Après les attentats de Paris, je lis le dernier numéro de Dabiq, magazine de l’État islamique (EI), et le second numéro d’Al Risalah, publié en anglais par son concurrent syrien, le groupe Jabhat al Nusra (JN), lié à Al Qaïda. Dans le contexte de surenchère de la violence qui caractérise le groupe EI, je découvre un article qui vante le caractère très humain et très islamique des châtiments et exécutions capitales que pratique JN, avec l’intention manifeste de se placer en contraste favorable par rapport aux frères ennemis de l’EI, qualifiés d’«extrémistes».
L’article raconte le châtiment infligé à trois personnes. Deux prisonniers, tout d’abord, qui avaient ouvertement maudit Allah, «un acte de mécréance». Ils avaient donc été condamnés à recevoir 150 coups de fouet, avec l’avertissement qu’ils seraient exécutés en cas de récidive. Le reporter djihadiste raconte la scène. Extraits choisis:
«Ce que j’ai vu n’était ni doux ni excessif au point que les sujets se seraient effondrés. Pendant qu’ils étaient frappés, le juge observait constamment la manière dont les gardes les fouettaient et intervenaient parfois si ce n’était pas fait correctement. Une fois […] justice rendue, à ma grande surprise, les spectateurs se précipitèrent pour féliciter les deux hommes. Ce fut un moment vraiment joyeux […]. Pour le coupable, être puni d’une telle façon est un moyen d’expier son péché, et pour la société, cela est dissuasif et rappelle les conséquences encourues par qui viole les lois d’Allah.»
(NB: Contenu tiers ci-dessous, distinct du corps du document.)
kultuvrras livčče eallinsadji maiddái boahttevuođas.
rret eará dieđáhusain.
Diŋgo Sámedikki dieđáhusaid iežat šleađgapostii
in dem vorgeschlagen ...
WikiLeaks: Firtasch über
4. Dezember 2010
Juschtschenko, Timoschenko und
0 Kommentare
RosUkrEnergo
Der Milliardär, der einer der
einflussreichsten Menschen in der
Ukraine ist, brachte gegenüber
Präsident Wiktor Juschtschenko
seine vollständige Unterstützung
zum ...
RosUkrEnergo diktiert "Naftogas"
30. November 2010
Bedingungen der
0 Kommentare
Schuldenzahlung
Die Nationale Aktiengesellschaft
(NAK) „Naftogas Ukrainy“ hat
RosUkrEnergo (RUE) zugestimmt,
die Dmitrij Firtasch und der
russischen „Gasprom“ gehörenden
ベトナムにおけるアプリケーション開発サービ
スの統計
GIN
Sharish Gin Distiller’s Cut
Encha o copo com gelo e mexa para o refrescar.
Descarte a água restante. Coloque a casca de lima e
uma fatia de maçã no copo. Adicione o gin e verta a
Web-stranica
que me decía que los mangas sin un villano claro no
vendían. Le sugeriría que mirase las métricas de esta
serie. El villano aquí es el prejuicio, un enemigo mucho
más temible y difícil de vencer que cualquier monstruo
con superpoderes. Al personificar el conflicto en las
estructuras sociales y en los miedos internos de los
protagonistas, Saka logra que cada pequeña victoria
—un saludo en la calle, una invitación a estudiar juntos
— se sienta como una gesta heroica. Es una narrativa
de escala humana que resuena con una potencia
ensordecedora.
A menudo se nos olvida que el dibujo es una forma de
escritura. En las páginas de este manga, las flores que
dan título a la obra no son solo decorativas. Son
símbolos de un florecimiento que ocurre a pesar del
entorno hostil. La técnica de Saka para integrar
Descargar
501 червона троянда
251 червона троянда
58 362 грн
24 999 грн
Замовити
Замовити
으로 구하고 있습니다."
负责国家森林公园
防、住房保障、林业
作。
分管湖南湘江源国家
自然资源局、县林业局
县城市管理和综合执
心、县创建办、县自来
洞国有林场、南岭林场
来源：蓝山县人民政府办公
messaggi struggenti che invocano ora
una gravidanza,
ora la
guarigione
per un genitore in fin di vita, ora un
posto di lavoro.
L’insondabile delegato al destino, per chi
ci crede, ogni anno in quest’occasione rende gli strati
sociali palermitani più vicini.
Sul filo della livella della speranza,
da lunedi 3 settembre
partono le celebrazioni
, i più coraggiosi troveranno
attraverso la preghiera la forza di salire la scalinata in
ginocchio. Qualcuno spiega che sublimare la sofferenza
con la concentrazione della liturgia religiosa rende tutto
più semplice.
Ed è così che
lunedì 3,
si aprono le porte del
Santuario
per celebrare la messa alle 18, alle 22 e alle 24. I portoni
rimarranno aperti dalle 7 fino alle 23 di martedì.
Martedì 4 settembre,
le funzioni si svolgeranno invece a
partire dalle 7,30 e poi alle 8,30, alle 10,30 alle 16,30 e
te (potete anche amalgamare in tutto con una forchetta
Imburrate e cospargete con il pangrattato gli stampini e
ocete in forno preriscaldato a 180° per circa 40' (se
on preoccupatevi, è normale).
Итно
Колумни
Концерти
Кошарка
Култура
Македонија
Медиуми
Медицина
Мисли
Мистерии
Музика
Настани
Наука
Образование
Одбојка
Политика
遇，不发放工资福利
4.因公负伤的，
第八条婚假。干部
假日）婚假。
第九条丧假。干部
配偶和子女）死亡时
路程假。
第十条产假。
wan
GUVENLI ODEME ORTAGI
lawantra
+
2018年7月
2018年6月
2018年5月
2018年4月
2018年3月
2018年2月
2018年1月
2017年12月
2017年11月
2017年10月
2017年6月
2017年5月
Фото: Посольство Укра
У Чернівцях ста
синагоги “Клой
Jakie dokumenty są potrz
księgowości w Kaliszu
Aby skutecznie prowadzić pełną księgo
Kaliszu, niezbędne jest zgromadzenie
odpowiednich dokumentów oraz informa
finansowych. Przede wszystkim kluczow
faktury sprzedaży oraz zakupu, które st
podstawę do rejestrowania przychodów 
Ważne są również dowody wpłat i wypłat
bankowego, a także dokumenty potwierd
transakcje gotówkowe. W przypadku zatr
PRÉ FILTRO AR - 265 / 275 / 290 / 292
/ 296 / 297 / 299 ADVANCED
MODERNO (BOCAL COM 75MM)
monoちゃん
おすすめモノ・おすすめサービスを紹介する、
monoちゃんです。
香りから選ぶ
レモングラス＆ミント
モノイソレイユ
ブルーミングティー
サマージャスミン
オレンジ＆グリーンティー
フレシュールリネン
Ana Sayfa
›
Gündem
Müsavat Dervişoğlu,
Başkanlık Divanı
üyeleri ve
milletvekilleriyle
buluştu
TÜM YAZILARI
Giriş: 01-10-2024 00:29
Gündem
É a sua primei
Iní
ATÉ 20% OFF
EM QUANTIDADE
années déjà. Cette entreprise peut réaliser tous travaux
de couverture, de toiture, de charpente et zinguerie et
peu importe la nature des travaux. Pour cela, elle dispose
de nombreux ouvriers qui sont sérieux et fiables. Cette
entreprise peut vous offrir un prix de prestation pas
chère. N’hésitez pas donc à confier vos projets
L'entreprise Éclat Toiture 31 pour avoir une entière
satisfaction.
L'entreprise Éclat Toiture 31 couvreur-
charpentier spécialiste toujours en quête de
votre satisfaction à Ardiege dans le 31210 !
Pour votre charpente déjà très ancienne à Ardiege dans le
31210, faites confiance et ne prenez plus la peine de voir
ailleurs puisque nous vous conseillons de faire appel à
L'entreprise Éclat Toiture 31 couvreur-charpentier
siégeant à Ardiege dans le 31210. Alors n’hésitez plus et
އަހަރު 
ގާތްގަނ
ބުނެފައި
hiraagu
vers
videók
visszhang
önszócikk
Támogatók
Le troisième condamné était un soldat du régime, qui avait tenté de fuir et avait été condamné à mort. «Le prisonnier fut extrait du véhicule pour la dernière fois et on pouvait remarquer les signes de peur sur son visage — il savait que son heure était venue.» Mais l’auteur de l’article avertit ses lecteurs que, s’ils s’attendent à une «description saisissante d’une tête séparée de son corps», ils vont être déçus — référence transparente aux méthodes de l’EI. Une personne présente prête son arme, afin d’avoir part aux récompenses (divines) supposées accompagner l’exécution. Après un petit discours expliquant le péché des sunnites qui combattent leurs frères dans les rangs du régime de Damas, le juge principal «tendit son bras, tournant le pistolet vers le ciel et, tout en le baissant pour s’apprêter à tirer, supplia»:
«Ô Allah, ceci est pour nos sœurs qui ont été violées dans les prisons et pour ceux qui se trouvent dans les camps de réfugiés. Ô Allah, ceci est en revanche pour [ce qui est arrivé à] nos enfants!»
Il pressa sur la gâchette, la balle traversa la tête du prisonnier derrière lequel se tenait l’exécuteur, tandis que la foule acclama en criant «Allahu Akbar!». «Justice a été faite et, si cet homme a été sincère dans son repentir […] il sera mort en tant que musulman.» L’auteur ajoute qu’un de ses compagnons, récemment arrivé, se réjouit d’avoir pu assister à une exécution et de voir la loi divine ainsi appliquée.
Il est troublant d’observer la montée d’une violence de plus en plus extrême au nom d’idéologies djihadistes. Cela a commencé par la diffusion large des attentats suicides à partir des années 1990, accompagnée de l’effritement des barrières morales interdisant de s’en prendre de façon indiscriminée à des cibles civiles — au point qu’un attentat suicide, dans certaines régions, semble être devenu «banal» si l’on en juge par le traitement que lui réservent les médias internationaux. L’EI a fait tomber d’autres limites et a transformé les assassinats de prisonniers en arguments de propagande et de terreur. Qui aurait pensé, il y a quinze ans, que des partisans d’Al Qaïda en arriveraient un jour se présenter comme des djihadistes pratiquant une «violence raisonnable» en comparaison avec leurs concurrents et féroces opposants?